A recent short project for me involved working with a major and well-known payment-services provider (PSP) company that involved changes to the way we handle credit and debit card payments. We received a specification document from them for a new web service; but the document was incomplete; for example it mentioned return values from the service but not any exceptions that might be produced by the service. It mentioned parameters for one function that it did not mention were returned by another source (and how they were passed, etc). I’d asked our contact on several occasions for more detailed documentation, and an example implementation in html plus any other language. Consistently, they neglected to provide anything else.

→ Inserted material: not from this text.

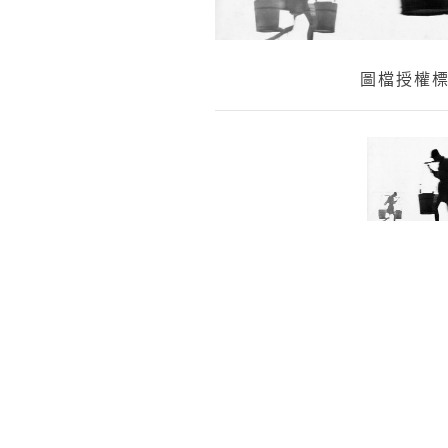
圖檔授權標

And then, during testing, several points and problems were raised in my implementation that could and should have been in the documentation we were supplied. I have to admit, that really annoyed me; I just did not expect that a company providing a service would be unwilling to elaborate on how that service should be used, and in addition, the surrounding issues like ‘after taking a payment, we expect you to present details of our payment reference to the user’.

Hypocrisy?

Is it hypocrisy to highlight flaws in this relationship with the PSP, when clearly ‘specification’ is not a strong point in my own company?

I don’t think so. If our main client chooses to want a responsive approach to their work, they pay for the time that we spend implementing it. They get some benefits from that approach, but they also pay for the down-sides too. When a major PSP takes the same approach, all the companies that have to use that interface pay the price – and in fact the PSP pays a price too in that they will spend more time answering questions and testing implementations.

It’s simply crazy – and once again highlights the different mindsets that different programmers and developers may need to have. If you work for a software company producing class libraries, your mindset may be orientated towards keeping a consistent interface… whereas if you produce a piece of software for ‘end users’ usability may be a priority, and so on.